Big Wheels – London, Singapore, MelbourneFriday, 23 October 2009
This morning I finally got around to riding the London Eye, London’s iconic giant ferris wheel, just downriver from Big Ben and the Houses of Parliament. With a diameter of 135metres it’s big, but not the biggest of the world’s giant ferris wheels. The London Eye opened in 2000 and for the next six years was the world’s number one. From 1920 to 1985 that honour went to the Riesenrad, the 65metre wheel in Vienna’s Prater park. The Riesenrad dates from 1897, but there was a bigger wheel in Paris from 1900 until 1920 when it was demolished.
The honour for world’s biggest ferris wheel today goes, by a narrow 5m advantage, to the 165m (540 feet) Singapore Flyer. I saw that (but didn’t ride it) a few weeks ago when I was in Singapore, it overlooks the Singapore Grand Prix track.

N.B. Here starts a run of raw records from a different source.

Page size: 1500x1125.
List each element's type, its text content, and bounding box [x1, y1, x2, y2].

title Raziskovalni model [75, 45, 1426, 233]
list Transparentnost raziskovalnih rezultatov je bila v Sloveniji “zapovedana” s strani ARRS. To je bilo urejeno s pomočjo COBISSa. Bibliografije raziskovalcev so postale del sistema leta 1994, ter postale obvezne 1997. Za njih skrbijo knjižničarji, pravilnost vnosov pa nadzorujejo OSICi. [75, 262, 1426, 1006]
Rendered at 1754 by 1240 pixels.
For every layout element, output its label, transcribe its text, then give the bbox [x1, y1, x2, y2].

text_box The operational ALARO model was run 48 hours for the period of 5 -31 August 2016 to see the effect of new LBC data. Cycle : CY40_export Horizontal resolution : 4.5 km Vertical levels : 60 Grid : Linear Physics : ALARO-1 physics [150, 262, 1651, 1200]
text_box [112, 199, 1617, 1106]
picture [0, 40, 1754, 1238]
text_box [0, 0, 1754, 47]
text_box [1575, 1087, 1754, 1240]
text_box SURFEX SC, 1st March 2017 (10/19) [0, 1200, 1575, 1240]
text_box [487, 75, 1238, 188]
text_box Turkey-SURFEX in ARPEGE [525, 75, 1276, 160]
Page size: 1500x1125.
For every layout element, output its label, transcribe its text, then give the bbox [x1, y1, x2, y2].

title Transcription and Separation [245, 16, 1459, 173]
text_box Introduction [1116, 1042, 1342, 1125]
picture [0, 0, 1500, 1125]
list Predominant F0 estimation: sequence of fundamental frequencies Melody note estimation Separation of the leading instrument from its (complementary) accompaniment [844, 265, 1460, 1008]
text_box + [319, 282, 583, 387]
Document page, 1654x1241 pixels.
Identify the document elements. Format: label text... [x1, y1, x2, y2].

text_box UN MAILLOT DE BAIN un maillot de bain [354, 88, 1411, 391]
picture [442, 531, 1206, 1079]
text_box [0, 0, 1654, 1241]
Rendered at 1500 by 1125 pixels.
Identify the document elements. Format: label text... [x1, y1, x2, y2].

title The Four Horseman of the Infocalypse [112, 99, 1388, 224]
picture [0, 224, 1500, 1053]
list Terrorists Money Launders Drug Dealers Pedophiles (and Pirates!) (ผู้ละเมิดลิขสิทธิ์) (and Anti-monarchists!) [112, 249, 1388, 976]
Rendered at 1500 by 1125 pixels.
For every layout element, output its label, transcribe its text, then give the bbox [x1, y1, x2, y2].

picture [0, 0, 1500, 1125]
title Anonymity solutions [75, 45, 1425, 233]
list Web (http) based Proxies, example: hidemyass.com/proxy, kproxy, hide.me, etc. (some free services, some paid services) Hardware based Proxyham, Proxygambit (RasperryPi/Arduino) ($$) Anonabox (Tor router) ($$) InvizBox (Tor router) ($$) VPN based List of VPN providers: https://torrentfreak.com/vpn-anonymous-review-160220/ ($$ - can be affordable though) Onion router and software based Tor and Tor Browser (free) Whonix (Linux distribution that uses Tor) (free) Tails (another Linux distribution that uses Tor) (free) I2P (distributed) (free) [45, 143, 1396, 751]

I’d made a Singapore stopover between Melbourne and London. Melbourne was briefly home to the biggest wheel in the southern hemisphere, the 120m Southern Star. Melbourne’s unfortunate big wheel stands close to the Lonely Planet head office and opened for business on my birthday last year. One month later, in January 2009, it ground to a halt and that’s how it looked just before I left Melbourne – partially dismantled. The wheel had started to crack up, a failure blamed on its (Japanese – Sanoyas Hishino Meisho) design. There’s no date set yet for its restart.